**PROBLEMS AND TASKS**
1. In the passage on Quatermass and the Pit, what unearths the bones of the humanoid hybrid?
2. Reproduce the lines of the records as a numbered list, beginning with the line that contains "pose: elev=37.4 azim=274.1" and continuing through the end of the records; omit blank lines and the pictures.

**TEXT BLOCK**
------------------------------
Something stirs beneath Hob’s Lane. Whenever the earth is broken, each encroachment upon the unknown summons in its wake visions, apparitions—gargoyles, horned demons, hideous dwarves. Quatermass and the Pit opens with the latest disturbance, an extension on a train line (particularly pedestrian; British) unearthing bones belonging to some humanoid hybrid, a grotesque adaptation lying five-million years in our past. These fossils are not uncovered alone but seem to emerge from some inexplicable object buried further still, more dense than diamond, engraved with pentacles, vast, black, sleek with curved lines that intersect itself and cut deep ridges upon its length. Chrysaloid technology that lay preserved and dormant for eons, within it a hive of horned arthropods that rapidly decay upon their discovery, oozing a fluorescent, sticky green slime that exudes from the screen with a pungent sting.
------------------------------
**INFORMATION GIVEN**
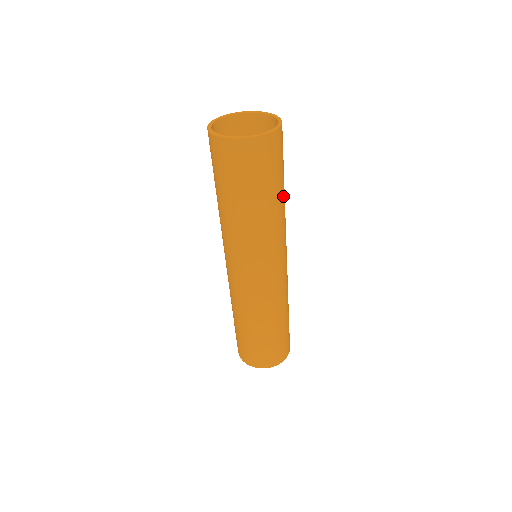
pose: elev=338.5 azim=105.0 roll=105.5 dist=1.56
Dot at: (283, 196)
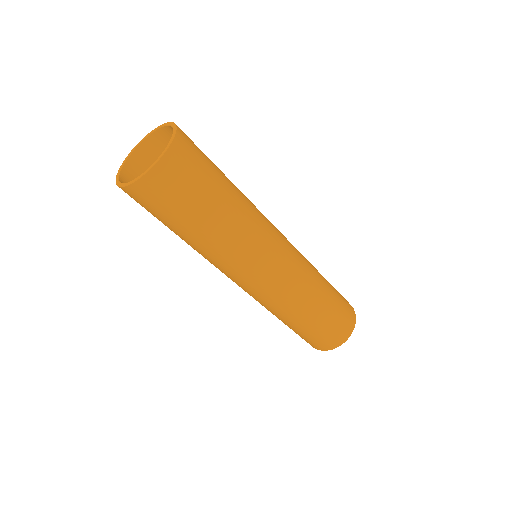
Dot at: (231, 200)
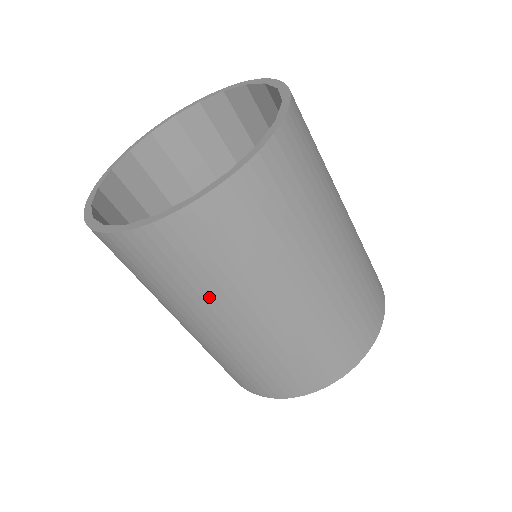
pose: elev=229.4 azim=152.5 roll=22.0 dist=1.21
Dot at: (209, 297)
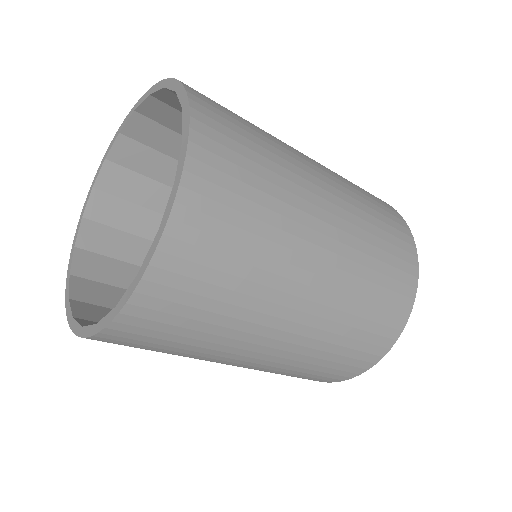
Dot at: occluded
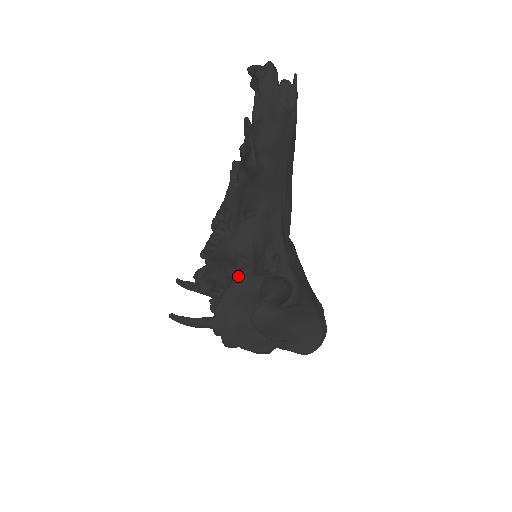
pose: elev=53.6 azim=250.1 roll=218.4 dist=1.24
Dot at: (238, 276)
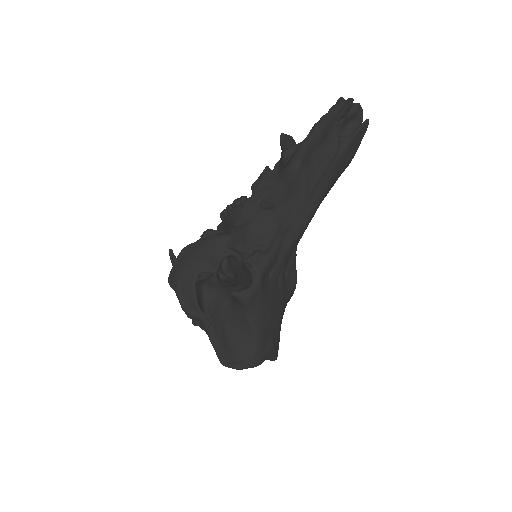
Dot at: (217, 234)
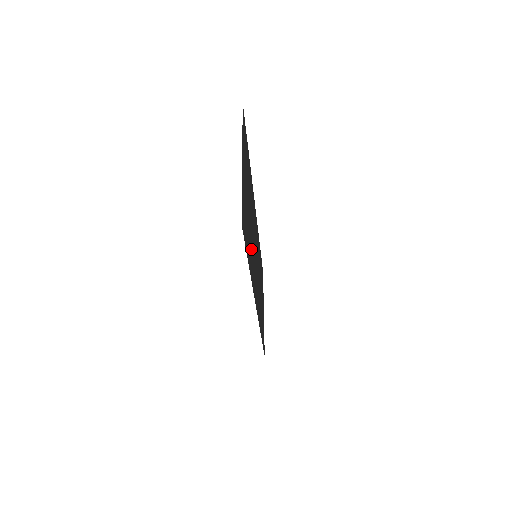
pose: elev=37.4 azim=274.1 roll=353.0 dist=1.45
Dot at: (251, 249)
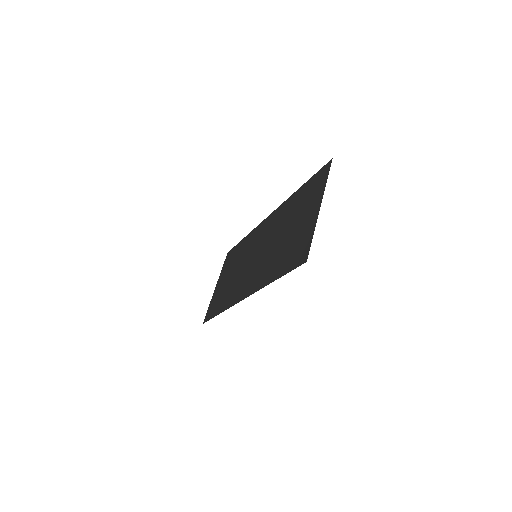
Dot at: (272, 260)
------------------------------
**WORKED SOLUTIONS**
1. An extension on a train line.

2.
1. pose: elev=37.4 azim=274.1 roll=353.0 dist=1.45
2. Dot at: (251, 249)
3. Dot at: (272, 260)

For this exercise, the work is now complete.